Paulo tem esse cruel sentimento, por causa dos judeus que não receberam
Cristo como o Messias e o Filho de Deus e que, por isso, não foram salvos:
“Israel que buscava a lei da justiça não chegou a atingir essa lei. Por quê?
Porque não decorreu da fé, e, sim, como que das obras. Tropeçaram na pedra de
tropeço” (9:31-32). Seria muito fácil explicar a rejeição dos judeus só pelas obras. Paulo já havia estabelecido a condenação universal. Havia também mostrado que Deus, em Cristo, provera o remédio para essa situação. Seria consequente, da sua parte, afirmar que, se alguém rejeitasse o remédio, continuaria com a moléstia e morreria dela, isto é, que tanto os judeus como os gregos incrédulos permaneceriam sob condenação.
Mas Paulo não adota o princípio das
obras e sim o da graça.
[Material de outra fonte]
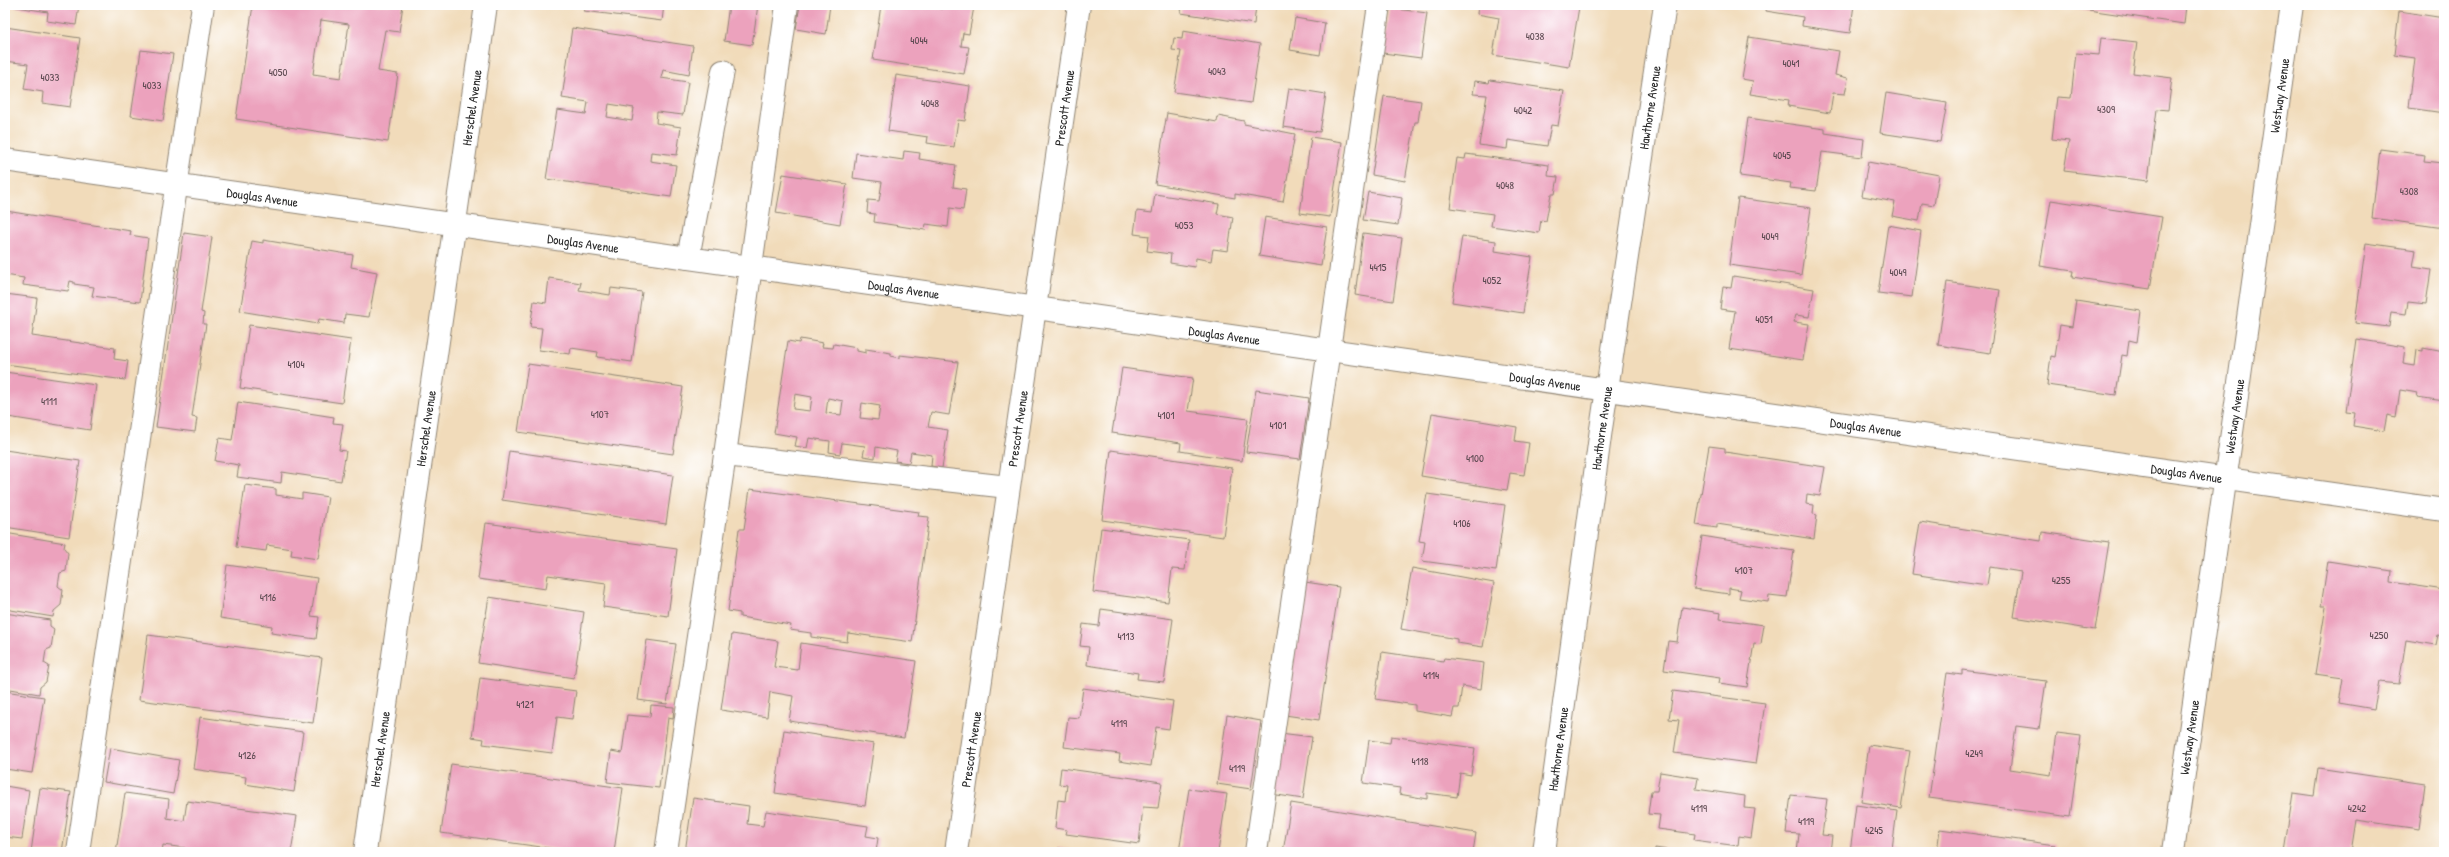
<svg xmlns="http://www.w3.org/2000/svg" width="2449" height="857" font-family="'Patrick Hand',sans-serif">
	<rect width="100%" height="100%" fill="#fff"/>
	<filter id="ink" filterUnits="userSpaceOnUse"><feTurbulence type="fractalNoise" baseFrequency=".025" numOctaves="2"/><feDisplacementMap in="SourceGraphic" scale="8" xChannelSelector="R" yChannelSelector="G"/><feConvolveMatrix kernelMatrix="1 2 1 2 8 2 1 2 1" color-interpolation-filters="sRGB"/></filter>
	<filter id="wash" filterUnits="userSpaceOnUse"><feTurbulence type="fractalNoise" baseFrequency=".012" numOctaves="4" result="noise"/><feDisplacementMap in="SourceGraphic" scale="16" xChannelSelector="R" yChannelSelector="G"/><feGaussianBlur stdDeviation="0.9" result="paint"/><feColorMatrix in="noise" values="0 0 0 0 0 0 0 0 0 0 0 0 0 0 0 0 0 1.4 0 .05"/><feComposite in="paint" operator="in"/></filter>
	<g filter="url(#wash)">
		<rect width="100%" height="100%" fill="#f1dbba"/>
		<g id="blocks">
			<path fill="#eca2bd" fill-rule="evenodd" d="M 5,5 L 79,5 L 76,25 L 47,21 L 48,12 Z
				M 253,5 L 403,5 L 399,32 L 385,30 L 378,71 L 398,74 L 388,142 L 236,119 ZM 321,20 L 349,24 L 341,78 L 313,74 Z
				M 585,5 L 664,5 L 662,21 L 584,11 Z
				M 729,5 L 758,5 L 752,45 L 724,41 Z
				M 800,5 L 830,5 L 826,34 L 796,29 Z
				M 881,5 L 914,5 L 942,9 L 943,5 L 974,7 L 969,34 L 963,33 L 961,46 L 969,47 L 964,74 L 873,60 Z
				M 1182,5 L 1256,5 L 1254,24 L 1181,13 Z
				M 1478,5 L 1565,5 L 1579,7 L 1569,67 L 1493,55 L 1499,18 L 1477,14 Z
				M 1767,5 L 1854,5 L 1850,33 L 1802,26 L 1803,17 L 1766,11 Z
				M 2054,5 L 2186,5 L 2184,24 Z
				M 1389,8 L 1427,13 L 1421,58 L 1383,53 Z
				M 2399,11 L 2444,18 L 2444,113 L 2409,108 L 2415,58 L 2394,55 Z
				M 1295,18 L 1325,23 L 1320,55 L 1290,50 Z
				M 5,27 L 80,38 L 70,107 L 42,103 L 43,92 L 24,89 L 28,64 L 5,61 Z
				M 572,28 L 693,46 L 689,75 L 663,70 L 661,78 L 688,82 L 683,115 L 657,112 L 656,123 L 681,127 L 677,155 L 651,152 L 650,161 L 676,165 L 671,197 L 546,179 L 557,110 L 586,114 L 588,102 L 562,98 ZM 609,104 L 634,108 L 632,121 L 607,117 Z
				M 1183,31 L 1260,44 L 1251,103 L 1174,92 L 1181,51 L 1172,50 L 1174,38 L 1182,39 Z
				M 1749,37 L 1839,51 L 1835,75 L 1848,78 L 1845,94 L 1833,93 L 1830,113 L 1788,106 L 1789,100 L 1750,94 L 1753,81 L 1742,79 Z
				M 2101,38 L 2137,42 L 2133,73 L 2172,78 L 2168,110 L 2157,109 L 2148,181 L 2064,171 L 2069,141 L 2052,139 L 2057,97 L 2071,98 L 2076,53 L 2099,55 Z
				M 141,50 L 173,54 L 163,121 L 131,116 Z
				M 896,75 L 970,86 L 965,121 L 958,120 L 954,147 L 927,143 L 928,137 L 888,131 Z
				M 1490,80 L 1564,91 L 1558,126 L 1551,125 L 1547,146 L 1508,140 L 1507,149 L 1479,145 L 1487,95 L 1473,94 L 1475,81 L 1489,83 Z
				M 1289,88 L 1326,94 L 1320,132 L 1283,127 Z
				M 1886,93 L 1947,103 L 1940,142 L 1880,133 Z
				M 1384,96 L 1421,101 L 1418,122 L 1415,122 L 1405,181 L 1372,175 Z
				M 1167,113 L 1217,122 L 1218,116 L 1244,121 L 1244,124 L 1295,134 L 1283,202 L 1235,194 L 1235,198 L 1155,184 Z
				M 1748,118 L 1825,129 L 1825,133 L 1864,139 L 1862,157 L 1822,152 L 1816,191 L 1790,188 L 1791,183 L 1740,176 Z
				M 1311,137 L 1342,142 L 1330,217 L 1300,213 Z
				M 2380,149 L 2425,155 L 2424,161 L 2444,163 L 2444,228 L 2372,218 Z
				M 904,151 L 920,153 L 919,159 L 956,165 L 953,187 L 966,189 L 963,210 L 950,208 L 948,227 L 926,224 L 925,230 L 874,222 L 875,214 L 867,213 L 868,200 L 879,201 L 882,182 L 853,178 L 856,153 L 903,160 Z
				M 1466,154 L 1549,165 L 1548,176 L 1558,177 L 1555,194 L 1551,194 L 1546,221 L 1541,220 L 1539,233 L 1491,226 L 1493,214 L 1450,208 L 1457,158 L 1465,159 Z
				M 1868,162 L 1939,175 L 1934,205 L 1922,203 L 1919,221 L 1892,216 L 1895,202 L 1862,196 Z
				M 783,174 L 847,184 L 840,224 L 776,213 Z
				M 1368,192 L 1402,198 L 1398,225 L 1363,220 Z
				M 1155,194 L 1219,204 L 1217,214 L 1233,217 L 1228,251 L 1213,249 L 1211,261 L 1196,258 L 1195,267 L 1170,263 L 1171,254 L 1147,251 L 1149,236 L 1134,234 L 1137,211 L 1152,213 Z
				M 1738,198 L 1811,208 L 1801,275 L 1729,265 Z
				M 2051,200 L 2162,217 L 2150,289 L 2072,277 L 2073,271 L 2040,266 Z
				M 6,211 L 131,231 L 130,235 L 148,238 L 140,302 L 92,296 L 94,287 L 74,284 L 74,282 L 70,281 L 68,291 L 23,285 L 24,278 L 5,275 Z
				M 1265,217 L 1327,227 L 1321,266 L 1259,256 Z
				M 1888,225 L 1921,231 L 1912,297 L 1878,293 Z
				M 184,233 L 212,237 L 201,312 L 204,313 L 203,324 L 206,324 L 192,417 L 197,418 L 195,432 L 156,427 Z
				M 1363,233 L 1402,238 L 1393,301 L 1355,295 Z
				M 1462,236 L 1496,241 L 1495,251 L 1532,257 L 1523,313 L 1452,302 Z
				M 263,240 L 353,255 L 351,267 L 377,272 L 369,317 L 345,314 L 344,323 L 319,319 L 318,324 L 240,311 L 252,241 L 263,243 Z
				M 2366,243 L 2416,250 L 2413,267 L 2431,270 L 2426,304 L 2408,302 L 2406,314 L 2391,312 L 2389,327 L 2355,323 Z
				M 1733,276 L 1814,289 L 1809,317 L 1796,315 L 1794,322 L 1809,324 L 1803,360 L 1729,349 L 1735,311 L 1720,309 L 1723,287 L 1731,288 Z
				M 549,278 L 581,283 L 579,290 L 610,295 L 611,288 L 642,292 L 632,362 L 597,357 L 598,352 L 571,348 L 570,354 L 539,350 L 542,328 L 530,327 L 534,301 L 546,303 Z
				M 1947,282 L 2000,290 L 1990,353 L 1938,345 Z
				M 5,294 L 37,298 L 32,336 L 115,348 L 114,359 L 128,361 L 125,380 L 5,364 Z
				M 2076,301 L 2141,311 L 2137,342 L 2129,340 L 2127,356 L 2122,355 L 2116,395 L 2047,385 L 2051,356 L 2055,357 L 2060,325 L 2072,327 Z
				M 249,325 L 351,340 L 342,403 L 240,388 Z
				M 800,339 L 823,343 L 822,347 L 833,348 L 834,344 L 857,348 L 857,351 L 866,353 L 866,349 L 891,353 L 891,356 L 900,358 L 900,355 L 958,362 L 949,415 L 931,412 L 928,427 L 948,430 L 942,468 L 931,466 L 932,455 L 911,452 L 909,463 L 895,461 L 897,451 L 876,447 L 875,458 L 863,456 L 865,446 L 842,443 L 840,454 L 829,452 L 830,441 L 809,438 L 807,448 L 795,446 L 797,437 L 774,433 L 788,341 L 799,343 ZM 795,394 L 812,397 L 810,411 L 793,409 ZM 828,398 L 843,401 L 841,415 L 826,413 ZM 862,403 L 880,406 L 878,420 L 860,418 Z
				M 2356,339 L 2405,347 L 2403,364 L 2415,366 L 2417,350 L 2423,351 L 2423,348 L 2444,352 L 2444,401 L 2417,397 L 2418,393 L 2400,390 L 2396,417 L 2387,415 L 2384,431 L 2353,426 L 2355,413 L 2346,412 Z
				M 528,364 L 683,387 L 673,454 L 518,432 Z
				M 1122,368 L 1193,378 L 1188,411 L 1248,419 L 1242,461 L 1180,451 L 1181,443 L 1112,433 Z
				M 5,372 L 96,385 L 90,430 L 8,417 L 5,430 Z
				M 1256,390 L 1309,398 L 1300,459 L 1246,452 Z
				M 238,402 L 334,417 L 333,423 L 343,424 L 339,450 L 346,451 L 341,481 L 282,472 L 281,483 L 237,477 L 239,465 L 215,461 L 219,438 L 232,440 Z
				M 1432,413 L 1517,427 L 1515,441 L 1529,443 L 1524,475 L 1510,473 L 1507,490 L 1421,476 Z
				M 1709,446 L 1725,448 L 1725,452 L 1825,467 L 1820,496 L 1807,494 L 1806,504 L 1814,505 L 1813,514 L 1817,515 L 1814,539 L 1717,524 L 1717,528 L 1696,525 Z
				M 5,450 L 80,461 L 69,537 L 5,527 Z
				M 1111,450 L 1232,468 L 1223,537 L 1102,520 Z
				M 509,451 L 673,475 L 666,524 L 502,500 Z
				M 245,485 L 276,489 L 276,495 L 302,499 L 302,493 L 328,497 L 318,559 L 291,555 L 292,549 L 267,545 L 266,551 L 236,547 Z
				M 750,489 L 919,512 L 918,516 L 929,517 L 912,642 L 848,633 L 847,642 L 811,637 L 811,633 L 790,630 L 791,625 L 740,617 L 740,613 L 728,611 L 739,529 L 744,529 Z
				M 1427,494 L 1505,505 L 1496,571 L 1422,561 L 1425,542 L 1419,541 Z
				M 1920,522 L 2041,541 L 2042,532 L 2109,542 L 2095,630 L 2014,617 L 2021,572 L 1990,567 L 1987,585 L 1912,574 Z
				M 486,523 L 677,549 L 668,616 L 603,607 L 606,583 L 548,575 L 546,589 L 478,579 Z
				M 1101,528 L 1189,540 L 1185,570 L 1172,569 L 1168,602 L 1093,592 Z
				M 5,533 L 65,543 L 64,548 L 68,553 L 66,571 L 60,573 L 58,586 L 63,590 L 61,605 L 54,611 L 53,617 L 5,609 Z
				M 1702,536 L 1794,551 L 1787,597 L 1769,595 L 1768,602 L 1739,598 L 1741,590 L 1729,588 L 1729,594 L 1694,589 Z
				M 2328,561 L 2392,571 L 2391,582 L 2444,590 L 2444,636 L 2438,635 L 2436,645 L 2406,640 L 2399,684 L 2379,682 L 2374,709 L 2339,703 L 2343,678 L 2315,674 L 2326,606 L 2321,606 Z
				M 227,565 L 317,578 L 311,616 L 319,617 L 316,639 L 271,633 L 272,626 L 220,618 Z
				M 1412,568 L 1494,583 L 1483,647 L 1457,643 L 1457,639 L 1401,629 Z
				M 1305,582 L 1339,587 L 1319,720 L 1285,715 Z
				M 489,597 L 584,612 L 574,678 L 478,663 Z
				M 1682,607 L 1721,613 L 1720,619 L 1764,625 L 1761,644 L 1754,643 L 1747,687 L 1719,683 L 1720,678 L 1664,670 L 1668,641 L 1677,642 Z
				M 1101,609 L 1173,619 L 1164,682 L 1137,679 L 1138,673 L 1087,665 L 1089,647 L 1080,646 L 1083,624 L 1099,626 Z
				M 5,613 L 50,620 L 50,626 L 54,629 L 51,648 L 46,650 L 44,663 L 49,666 L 46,682 L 40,687 L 39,694 L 5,688 Z
				M 732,634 L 778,641 L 774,667 L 798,670 L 801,643 L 916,661 L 904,738 L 789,721 L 793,696 L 770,692 L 767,717 L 721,710 Z
				M 148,635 L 322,658 L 313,723 L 139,700 Z
				M 647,640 L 676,644 L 667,704 L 638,700 Z
				M 1382,652 L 1443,661 L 1444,658 L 1484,663 L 1481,689 L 1462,686 L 1459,708 L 1454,708 L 1452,717 L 1415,711 L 1415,705 L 1375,699 Z
				M 1962,670 L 2046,681 L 2039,729 L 2016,726 L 2010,769 L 2051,775 L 2057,733 L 2081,736 L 2070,817 L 1929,798 L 1947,673 L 1962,675 Z
				M 480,678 L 576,691 L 572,719 L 557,717 L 552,753 L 483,744 L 484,739 L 472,737 Z
				M 1083,688 L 1173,701 L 1169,729 L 1156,727 L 1151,766 L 1119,761 L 1120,754 L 1064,747 L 1068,717 L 1079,718 Z
				M 5,691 L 44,697 L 32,773 L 5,769 Z
				M 1673,691 L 1765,703 L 1756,764 L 1674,753 L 1679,720 L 1669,719 Z
				M 651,705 L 674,707 L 673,719 L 668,718 L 659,788 L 607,782 L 611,751 L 622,753 L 627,715 L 650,717 Z
				M 1227,715 L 1261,721 L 1251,789 L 1217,784 Z
				M 200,717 L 303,732 L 294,792 L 245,784 L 246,777 L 193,769 Z
				M 784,730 L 874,744 L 865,806 L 775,793 Z
				M 1280,733 L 1312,737 L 1303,799 L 1271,794 Z
				M 1391,736 L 1475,748 L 1471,775 L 1460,773 L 1457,797 L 1427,793 L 1427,799 L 1399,794 L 1400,788 L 1363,783 L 1369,740 L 1390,743 Z
				M 1869,745 L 1910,751 L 1901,808 L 1861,802 Z
				M 110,748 L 179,760 L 173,794 L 104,782 Z
				M 451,764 L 623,788 L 614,852 L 577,852 L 441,833 Z
				M 1061,768 L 1162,782 L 1158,808 L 1143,807 L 1139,844 L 1066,834 L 1067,830 L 1055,828 L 1058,800 L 1065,801 L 1067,785 L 1059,784 Z
				M 2318,768 L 2425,784 L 2419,829 L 2356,820 L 2351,852 L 2284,852 L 2293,793 L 2314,796 Z
				M 1660,772 L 1698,778 L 1696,789 L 1745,796 L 1744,808 L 1755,809 L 1751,838 L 1739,836 L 1738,846 L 1694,840 L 1695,834 L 1658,829 L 1660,815 L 1648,814 L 1651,791 L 1657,791 Z
				M 5,786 L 29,790 L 22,839 L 5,837 Z
				M 40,788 L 71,792 L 62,852 L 31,852 Z
				M 1189,789 L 1227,794 L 1218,852 L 1179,852 Z
				M 125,793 L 169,799 L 167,818 L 184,821 L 187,801 L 297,816 L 291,852 L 184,852 L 185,848 L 163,845 L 162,852 L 116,852 Z
				M 1791,795 L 1827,799 L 1822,835 L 1832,836 L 1830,852 L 1797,852 L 1799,834 L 1786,833 Z
				M 693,798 L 749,806 L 747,824 L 763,826 L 766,811 L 868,826 L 866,836 L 878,838 L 876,852 L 685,852 Z
				M 1291,803 L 1476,833 L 1473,852 L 1283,852 Z
				M 1856,805 L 1897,811 L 1892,849 L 1908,852 L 1850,852 Z
				M 1940,829 L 2055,845 L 2054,852 L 1937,852 Z
				M 1058,848 L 1077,851 L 1077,852 L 1058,852 Z
				M 1655,848 L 1674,851 L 1674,852 L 1655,852 Z"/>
		</g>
	</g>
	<g filter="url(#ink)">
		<use href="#blocks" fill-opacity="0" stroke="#8e8372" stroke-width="1"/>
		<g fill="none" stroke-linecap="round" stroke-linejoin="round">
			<defs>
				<g id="minor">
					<path id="s1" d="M 5,160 L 2444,510"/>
					<path d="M 688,258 L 723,71"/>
					<path d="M 725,455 L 1008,487"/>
					<path d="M 78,852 L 203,5"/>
					<path id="s2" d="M 365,852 L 486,5"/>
					<path d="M 666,852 L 725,455 L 787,5"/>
					<path id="s3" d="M 956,852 L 1079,5"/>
					<path d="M 1256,852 L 1379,5"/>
					<path id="s4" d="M 1544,852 L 1601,429 L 1665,5"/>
					<path id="s5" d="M 2173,852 L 2292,5"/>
				</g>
			</defs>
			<use href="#minor" stroke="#8e8372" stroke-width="24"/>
			<use href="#minor" stroke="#fff" stroke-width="22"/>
		</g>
	</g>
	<g text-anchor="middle" stroke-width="4" stroke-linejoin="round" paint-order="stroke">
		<g font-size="11" fill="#5b4950">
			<text x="1535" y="40">4038</text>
			<text x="919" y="44">4044</text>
			<text x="1791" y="67">4041</text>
			<text x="1217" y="75">4043</text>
			<text x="278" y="76">4050</text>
			<text x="50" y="81">4033</text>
			<text x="152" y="89">4033</text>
			<text x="930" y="107">4048</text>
			<text x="2106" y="113">4309</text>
			<text x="1523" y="114">4042</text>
			<text x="1782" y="159">4045</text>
			<text x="1505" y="189">4048</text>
			<text x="2409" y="195">4308</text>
			<text x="1184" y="229">4053</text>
			<text x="1770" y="240">4049</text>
			<text x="1378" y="271">4415</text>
			<text x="1898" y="276">4049</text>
			<text x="1492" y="284">4052</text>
			<text x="1764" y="323">4051</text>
			<text x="296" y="368">4104</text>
			<text x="49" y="405">4111</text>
			<text x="600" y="418">4107</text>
			<text x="1166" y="419">4101</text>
			<text x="1278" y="429">4101</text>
			<text x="1475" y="462">4100</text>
			<text x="1462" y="527">4106</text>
			<text x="1744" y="574">4107</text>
			<text x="2061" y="584">4255</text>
			<text x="268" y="601">4116</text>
			<text x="2379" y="639">4250</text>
			<text x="1126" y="640">4113</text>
			<text x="1431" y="679">4114</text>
			<text x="525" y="708">4121</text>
			<text x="1119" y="727">4119</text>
			<text x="1974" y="757">4249</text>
			<text x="247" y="759">4126</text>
			<text x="1420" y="765">4118</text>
			<text x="1237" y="772">4119</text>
			<text x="1699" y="812">4119</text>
			<text x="2357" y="812">4242</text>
			<text x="1806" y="825">4119</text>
			<text x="1874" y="834">4245</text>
		</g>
		<g font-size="13" fill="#2b2b2b" stroke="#fff">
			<text dy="5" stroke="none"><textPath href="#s5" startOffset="764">Westway Avenue</textPath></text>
			<text dy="5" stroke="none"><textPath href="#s2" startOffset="752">Herschel Avenue</textPath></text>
			<text dy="5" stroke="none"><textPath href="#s3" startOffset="752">Prescott Avenue</textPath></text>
			<text dy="5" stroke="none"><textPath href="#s4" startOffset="752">Hawthorne Avenue</textPath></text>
			<text dy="5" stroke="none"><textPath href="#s1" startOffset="260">Douglas Avenue</textPath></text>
			<text dy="5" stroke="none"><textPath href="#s1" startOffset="584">Douglas Avenue</textPath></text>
			<text dy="5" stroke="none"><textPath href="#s1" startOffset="908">Douglas Avenue</textPath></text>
			<text dy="5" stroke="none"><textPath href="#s1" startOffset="1232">Douglas Avenue</textPath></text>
			<text dy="5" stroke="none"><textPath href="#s1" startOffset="1556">Douglas Avenue</textPath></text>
			<text dy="5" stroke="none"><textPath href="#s5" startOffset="440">Westway Avenue</textPath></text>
			<text dy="5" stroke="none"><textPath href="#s1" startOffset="1880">Douglas Avenue</textPath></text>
			<text dy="5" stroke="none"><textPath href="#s2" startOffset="428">Herschel Avenue</textPath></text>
			<text dy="5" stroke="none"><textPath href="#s3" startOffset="428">Prescott Avenue</textPath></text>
			<text dy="5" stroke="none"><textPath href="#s4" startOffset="428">Hawthorne Avenue</textPath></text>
			<text dy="5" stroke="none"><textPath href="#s1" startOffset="2204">Douglas Avenue</textPath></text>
			<text dy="5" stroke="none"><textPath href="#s5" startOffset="116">Westway Avenue</textPath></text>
			<text dy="5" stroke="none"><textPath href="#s2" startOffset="104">Herschel Avenue</textPath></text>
			<text dy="5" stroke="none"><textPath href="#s3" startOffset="104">Prescott Avenue</textPath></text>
			<text dy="5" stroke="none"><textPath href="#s4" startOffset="104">Hawthorne Avenue</textPath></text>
		</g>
	</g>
	<rect width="2449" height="857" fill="none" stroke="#fff" stroke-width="20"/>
</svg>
Por meio de Cristo, Deus salva gratuitamente o homem
perdido nos seus pecados. E, se assim é, como explicar o fato desconcertante de
que alguns não abraçam a fé e permanecem na condenação? Se não vem do homem
crer no evangelho, pode vir dele o não crer?
Fiel ao seu princípio de exposição,
Paulo não vacila em enfrentar essa dificuldade do mesmo modo como lidara com a
justificação, ou seja, olhando-a pelo ângulo de Deus e não do homem. Como a
salvação procede de Deus, não é diferente, em princípio, com a rejeição do
evangelho. O ato de Deus escolher a uns implica o de não escolher a outros,
pura e simplesmente.
Assim, a rejeição do evangelho pelos que não creem é descrita como o resultado
de uma predestinação negativa. Repito que isso está implícito no fato de Deus
escolher alguns para serem salvos. A eleição implica a não eleição. Por isso,
os que não foram escolhidos para serem salvos foram destinados à rejeição e a
permanecerem sob condenação. Paulo chora e deplora esse fato, mas o aceita,
pois nada pode fazer para mudá-lo, se Deus sumamente bom não pôde. Paulo pode
ter “grande tristeza e incessante dor no coração”, e estamos certos de que Deus
também as sentiu, mas nada é possível fazer quanto a isso. Precisamos, porém, introduzir uma diferenciação entre a predestinação positiva e a negativa, isto é, entre a predestinação à glória e à perdição. A primeira é absoluta. Não admite, por isso, o menor contraste. Nenhuma obra humana, seja interna, do coração, seja externa, do comportamento, pode ser causa da salvação. Isso porque a salvação é a concessão de um dom divino, e o divino é incomensurável, incomparável com qualquer coisa humana. Ou Deus o concede esse dom ao homem, ou ele permanecerá totalmente inacessível. Porém, quando entramos no campo da predestinação negativa, o contrário se torna verdade. A Bíblia afirma, o tempo todo, que o ímpio perece por causa das suas obras. A morte é o salário do pecado (6:23), não o dom gratuito de Deus. Isso exige uma reformulação da doutrina, no tocante à predestinação negativa. Essa modalidade de determinação deve consistir num condicionamento e não no estabelecimento de um destino inescapável. As circunstâncias da vida do pecador são condicionadas de maneira a incliná-lo à perdição, porém ela pode ser evitada, mediante o arrependimento.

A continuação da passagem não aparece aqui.